Consignas del ejercicio
[a] Traduce al inglés esta oración del texto sobre el rescate: "Estaba solo allí desde la primavera, en una precaria casita de piedra."
[b] Cambia el tramo del texto sobre el rescate que va desde "Aquel miércoles primero" hasta "técnico en Histología.", poniendo "tres camionetas" en lugar de "dos vehículos".

Fragmento del texto
El rescate del policía enterrado en la montaña: recuerdos de una épica misión en el norte neuquino

Dos policías neuquinos que en 1989 participaron del rescate de los restos del agente Cifuentes, asesinado en 1934 y sepultado por dos puesteros en la cordillera donde permaneció 55 años, reconstruyen aquí paso a paso aquella travesía que nunca olvidaron.

En la tarde del viernes 24 de febrero de 1989, el sargento primero Napoleón Ricardo Hauiquiñir estaba en un laboratorio en Neuquén, su otro trabajo además de enfermero en la policía provincial, cuando sonó el teléfono. “¿Usted sabe andar a caballo?”, le preguntó sin vueltas el comisario inspector Fuenzalida. “No”, contestó el suboficial. “Va a tener que aprender, nos vamos para Varvarco”, dijo el jefe. “¿Y qué vamos a hacer?”, intentó saber. “Ya se va a enterar”, fue la respuesta del otro lado de la línea.


Una semana después supo que la misión era, nada menos, rescatar los restos del agente Juan Domingo Cifuentes, asesinado en el invierno de 1934 cuando seguía a un grupo de contrabandistas en el norte neuquino.

Dos puesteros que lo hallaron a orillas de un arroyo en el Cajón del Alto Mallín lo habían sepultado en la pendiente de una meseta a la que solo se accede tras cabalgar en fila india por peligrosas laderas y vadear ríos y arroyos de deshielo.

El agente Juan Domingo Cifuentes

En aquellos tiempos de territorio nacional sin Gendarmería, el trabajo del agente era cuidar el paso fronterizo natural El Tranquero, uno de los boquetes por donde las mercaderías y los jinetes iban y venían con sus caballos y sus mulas de carga. Estaba solo allí desde la primavera, en una precaria casita de piedra. Debía regresar a la comisaría de Andacollo antes de las grandes nevadas del invierno.

De acuerdo con quienes investigaron el caso, lo último que se supo antes de que los puesteros Castillo y Jorquera lo encontraron muerto de un balazo a la cabeza fue que siguió a un grupo de unos ocho integrantes que ingresó desde Chile. Sus restos permanecieron 55 años en la cordillera donde ellos lo sepultaron.

El suboficial principal Juan Evangelista Romero, que tenía cinco años cuando vio a su vecino Cifuentes abrazar a sus hijos en Tricao Malal en la despedida antes de partir a su última misión, impulsaría después ante sus jefes el operativo de rescate. Por fin, el momento de ir a buscarlo había llegado.

El cajón del Alto Mallín.

Aquel miércoles primero de marzo de 1989, a las 4 de la madrugada, el equipo estaba listo para salir en dos vehículos. Fuenzalida, que tenía parientes en Varvarco, iba al mando.

En 1989 Napoleón Ricardo Hauiquiñir era sargento primero enfermero y técnico en Histología.

Entre quienes lo secundaban estaba Hauiquiñir, que además de enfermero era técnico en Histología y en su otro empleo aprendía en cada jornada de laboratorio con su maestro, el patólogo Rafael Scuteri. “Yo creo que fue por eso que me eligieron”, dice.

Información
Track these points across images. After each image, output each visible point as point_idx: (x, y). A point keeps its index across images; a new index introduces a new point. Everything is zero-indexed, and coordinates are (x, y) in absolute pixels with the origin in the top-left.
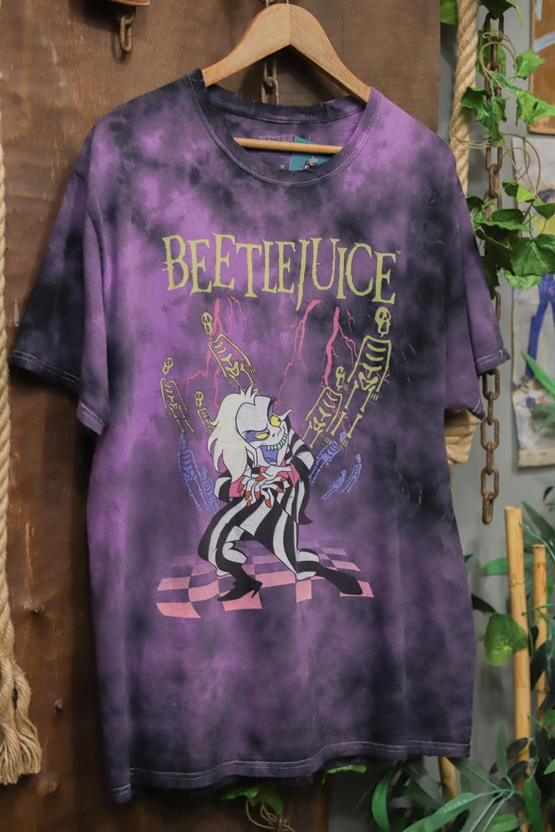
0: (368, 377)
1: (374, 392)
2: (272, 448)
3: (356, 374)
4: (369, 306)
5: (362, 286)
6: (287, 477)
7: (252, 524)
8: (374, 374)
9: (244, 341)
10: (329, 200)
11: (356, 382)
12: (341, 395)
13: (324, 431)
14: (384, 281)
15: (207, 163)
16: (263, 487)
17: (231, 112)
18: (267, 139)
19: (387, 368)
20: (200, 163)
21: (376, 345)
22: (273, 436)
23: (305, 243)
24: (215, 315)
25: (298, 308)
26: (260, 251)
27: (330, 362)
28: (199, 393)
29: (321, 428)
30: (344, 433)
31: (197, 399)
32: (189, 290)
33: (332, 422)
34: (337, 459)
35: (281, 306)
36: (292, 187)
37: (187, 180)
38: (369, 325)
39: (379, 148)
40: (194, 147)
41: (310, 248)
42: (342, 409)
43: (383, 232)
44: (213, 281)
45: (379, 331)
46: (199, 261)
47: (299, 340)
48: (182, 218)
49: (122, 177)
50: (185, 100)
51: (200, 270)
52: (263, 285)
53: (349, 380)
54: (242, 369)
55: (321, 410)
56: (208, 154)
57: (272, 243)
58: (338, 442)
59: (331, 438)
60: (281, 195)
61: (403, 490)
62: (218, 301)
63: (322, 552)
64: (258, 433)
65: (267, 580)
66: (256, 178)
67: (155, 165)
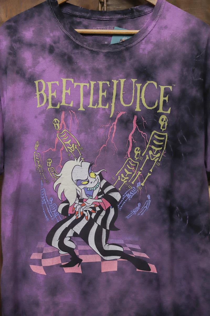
0: (155, 153)
1: (158, 161)
2: (90, 189)
3: (148, 151)
4: (156, 114)
5: (151, 104)
6: (99, 205)
7: (78, 228)
8: (158, 152)
9: (77, 133)
10: (130, 59)
11: (147, 156)
12: (138, 162)
13: (128, 181)
14: (164, 101)
15: (59, 42)
16: (84, 209)
17: (76, 16)
18: (97, 29)
19: (165, 148)
20: (55, 43)
21: (160, 136)
22: (91, 183)
23: (115, 82)
24: (61, 120)
25: (111, 116)
26: (88, 86)
27: (131, 144)
28: (49, 159)
29: (125, 180)
30: (140, 183)
31: (48, 163)
32: (47, 107)
33: (133, 177)
34: (135, 197)
35: (99, 115)
36: (108, 53)
37: (47, 52)
38: (155, 125)
39: (162, 30)
40: (51, 35)
41: (119, 85)
42: (139, 170)
43: (164, 74)
44: (61, 102)
45: (161, 128)
46: (53, 92)
47: (112, 133)
48: (44, 71)
49: (12, 52)
50: (47, 12)
51: (53, 97)
52: (89, 104)
53: (143, 155)
54: (76, 148)
55: (125, 170)
56: (59, 38)
57: (95, 82)
58: (136, 188)
59: (133, 185)
60: (101, 58)
61: (179, 216)
62: (63, 113)
63: (126, 246)
64: (83, 181)
65: (85, 259)
66: (87, 49)
67: (30, 45)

Respuestas en orden
[a] He had been alone there since spring, in a precarious little stone house.

[b]
Aquel miércoles primero de marzo de 1989, a las 4 de la madrugada, el equipo estaba listo para salir en tres camionetas. Fuenzalida, que tenía parientes en Varvarco, iba al mando.

En 1989 Napoleón Ricardo Hauiquiñir era sargento primero enfermero y técnico en Histología.